### WHAT YOU ARE ASKED TO DO
Gather the lines from the material that contain "избежать".

### DATA RECORDS
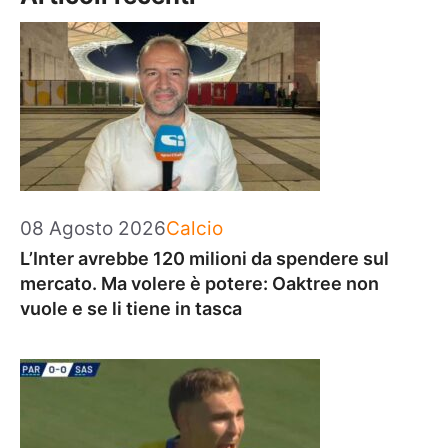
Categorie
08 Agosto 2026
Calcio
L’Inter avrebbe 120 milioni da spendere sul
mercato. Ma volere è potere: Oaktree non
vuole e se li tiene in tasca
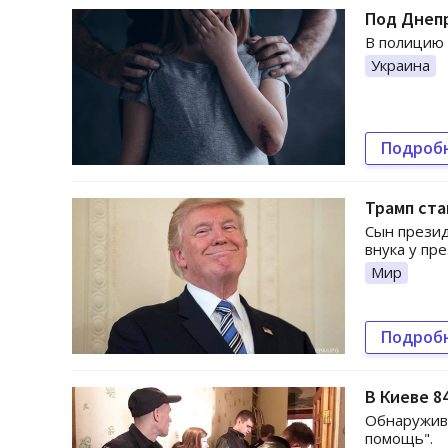
Под Днеп
В полицию 
Украина
Подроб
Трамп ста
Сын презид
внука у пр
Мир
Подроб
В Киеве 8
Обнаружив 
помощь".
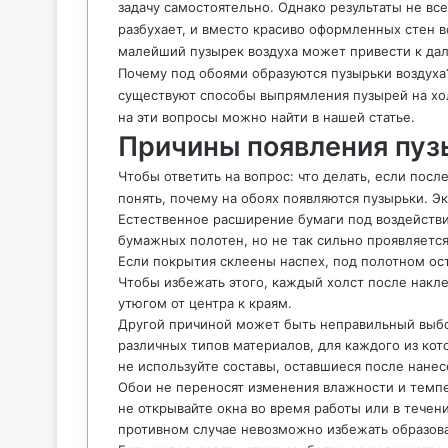
задачу самостоятельно. Однако результаты не вс
разбухает, и вместо красиво оформленных стен 
малейший пузырек воздуха может привести к да
Почему под обоями образуются пузырьки воздуха?
существуют способы выпрямления пузырей на хол
на эти вопросы можно найти в нашей статье.
Причины появления пуз
Чтобы ответить на вопрос: что делать, если пос
понять, почему на обоях появляются пузырьки. 
Естественное расширение бумаги под воздействие
бумажных полотен, но не так сильно проявляетс
Если покрытия склеены наспех, под полотном ост
Чтобы избежать этого, каждый холст после накл
утюгом от центра к краям.
Другой причиной может быть неправильный выбо
различных типов материалов, для каждого из ко
не используйте составы, оставшиеся после нанес
Обои не переносят изменения влажности и темпе
не открывайте окна во время работы или в течен
противном случае невозможно избежать образов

### WRITTEN REPLY
Чтобы избежать этого, каждый холст после накл
противном случае невозможно избежать образов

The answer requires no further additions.